Required action
Scan the records and identify every line in which the string "files" occurs, then return those lines.

Supplied records

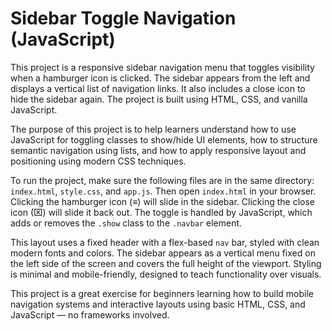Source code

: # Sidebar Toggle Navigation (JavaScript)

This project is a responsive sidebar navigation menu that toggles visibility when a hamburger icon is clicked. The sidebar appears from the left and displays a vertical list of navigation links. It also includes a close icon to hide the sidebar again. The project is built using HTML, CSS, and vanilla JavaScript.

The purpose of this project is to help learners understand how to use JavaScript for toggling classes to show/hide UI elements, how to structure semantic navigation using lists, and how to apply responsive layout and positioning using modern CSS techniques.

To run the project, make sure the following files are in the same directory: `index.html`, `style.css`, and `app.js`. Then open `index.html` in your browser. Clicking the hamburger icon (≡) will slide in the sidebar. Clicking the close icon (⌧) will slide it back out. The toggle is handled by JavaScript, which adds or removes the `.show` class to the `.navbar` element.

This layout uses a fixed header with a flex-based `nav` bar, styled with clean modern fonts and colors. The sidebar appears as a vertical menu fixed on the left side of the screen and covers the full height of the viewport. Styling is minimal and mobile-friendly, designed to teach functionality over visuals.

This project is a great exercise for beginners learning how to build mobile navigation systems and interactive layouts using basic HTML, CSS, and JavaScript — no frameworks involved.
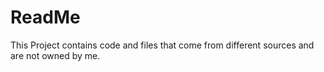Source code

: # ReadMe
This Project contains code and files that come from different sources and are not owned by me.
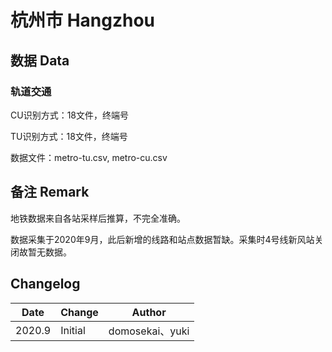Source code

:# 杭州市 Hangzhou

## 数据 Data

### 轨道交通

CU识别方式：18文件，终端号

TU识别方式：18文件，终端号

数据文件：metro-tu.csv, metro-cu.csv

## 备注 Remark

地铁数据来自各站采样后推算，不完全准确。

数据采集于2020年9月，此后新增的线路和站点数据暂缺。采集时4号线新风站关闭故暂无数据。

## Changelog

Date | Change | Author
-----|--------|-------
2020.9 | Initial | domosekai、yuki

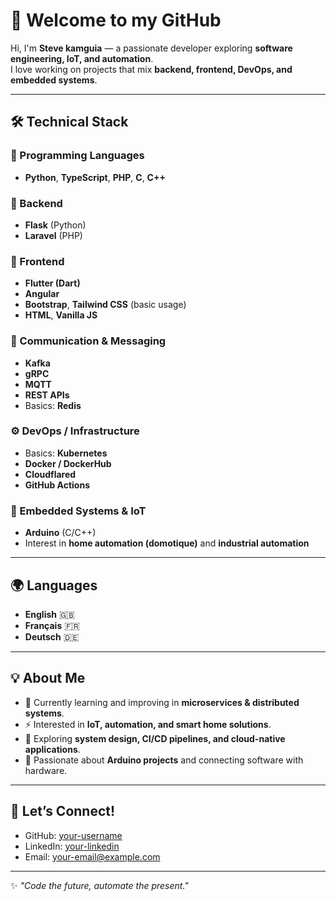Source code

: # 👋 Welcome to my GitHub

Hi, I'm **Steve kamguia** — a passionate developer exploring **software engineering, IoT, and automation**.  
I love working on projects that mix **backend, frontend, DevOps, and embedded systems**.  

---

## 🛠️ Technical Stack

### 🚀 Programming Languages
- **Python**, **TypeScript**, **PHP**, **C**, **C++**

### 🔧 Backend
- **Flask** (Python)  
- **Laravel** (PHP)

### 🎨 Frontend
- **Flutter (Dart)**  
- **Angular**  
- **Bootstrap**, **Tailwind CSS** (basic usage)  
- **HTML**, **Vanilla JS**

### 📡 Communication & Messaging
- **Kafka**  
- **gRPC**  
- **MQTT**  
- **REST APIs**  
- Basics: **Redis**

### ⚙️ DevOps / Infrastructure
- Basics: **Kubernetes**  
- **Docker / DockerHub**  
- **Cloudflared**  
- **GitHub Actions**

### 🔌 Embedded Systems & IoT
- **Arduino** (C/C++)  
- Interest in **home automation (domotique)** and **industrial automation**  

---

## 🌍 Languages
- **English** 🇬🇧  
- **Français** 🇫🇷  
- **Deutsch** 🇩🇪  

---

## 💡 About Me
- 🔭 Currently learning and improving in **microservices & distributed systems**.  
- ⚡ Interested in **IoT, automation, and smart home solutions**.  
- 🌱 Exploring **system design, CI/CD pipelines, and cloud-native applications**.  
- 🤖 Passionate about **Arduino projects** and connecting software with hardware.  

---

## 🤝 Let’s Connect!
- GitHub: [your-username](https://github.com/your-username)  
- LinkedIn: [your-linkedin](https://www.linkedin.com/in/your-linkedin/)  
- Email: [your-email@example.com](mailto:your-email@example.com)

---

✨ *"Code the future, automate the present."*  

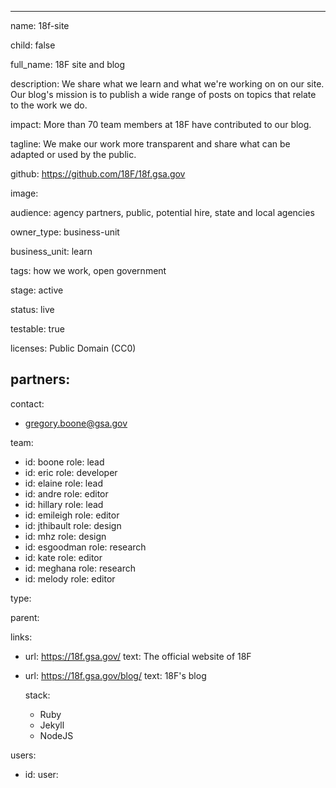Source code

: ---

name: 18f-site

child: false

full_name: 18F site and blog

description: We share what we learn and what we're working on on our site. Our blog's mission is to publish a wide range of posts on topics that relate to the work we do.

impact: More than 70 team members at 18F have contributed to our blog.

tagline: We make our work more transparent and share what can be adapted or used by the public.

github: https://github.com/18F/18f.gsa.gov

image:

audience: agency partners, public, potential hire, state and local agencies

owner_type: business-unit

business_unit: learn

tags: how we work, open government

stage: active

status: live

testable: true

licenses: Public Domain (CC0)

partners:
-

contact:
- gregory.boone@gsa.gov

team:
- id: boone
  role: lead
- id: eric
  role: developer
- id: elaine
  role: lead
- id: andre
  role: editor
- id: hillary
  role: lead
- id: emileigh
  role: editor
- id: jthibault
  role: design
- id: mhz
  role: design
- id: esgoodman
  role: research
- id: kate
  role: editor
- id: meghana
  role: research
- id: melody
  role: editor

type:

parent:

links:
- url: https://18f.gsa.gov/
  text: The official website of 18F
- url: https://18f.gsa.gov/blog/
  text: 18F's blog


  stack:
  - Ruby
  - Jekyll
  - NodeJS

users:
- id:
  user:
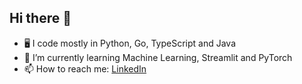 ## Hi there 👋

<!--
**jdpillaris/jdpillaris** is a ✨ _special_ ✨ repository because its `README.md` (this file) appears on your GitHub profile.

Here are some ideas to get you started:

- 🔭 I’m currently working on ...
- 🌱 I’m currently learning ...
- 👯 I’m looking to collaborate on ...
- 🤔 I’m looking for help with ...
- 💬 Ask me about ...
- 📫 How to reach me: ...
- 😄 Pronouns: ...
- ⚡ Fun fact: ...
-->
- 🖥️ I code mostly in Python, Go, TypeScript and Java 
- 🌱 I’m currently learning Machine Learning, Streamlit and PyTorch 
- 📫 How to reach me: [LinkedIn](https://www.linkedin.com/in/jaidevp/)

Response to the exercise
To run the project, make sure the following files are in the same directory: `index.html`, `style.css`, and `app.js`. Then open `index.html` in your browser. Clicking the hamburger icon (≡) will slide in the sidebar. Clicking the close icon (⌧) will slide it back out. The toggle is handled by JavaScript, which adds or removes the `.show` class to the `.navbar` element.
This Project contains code and files that come from different sources and are not owned by me.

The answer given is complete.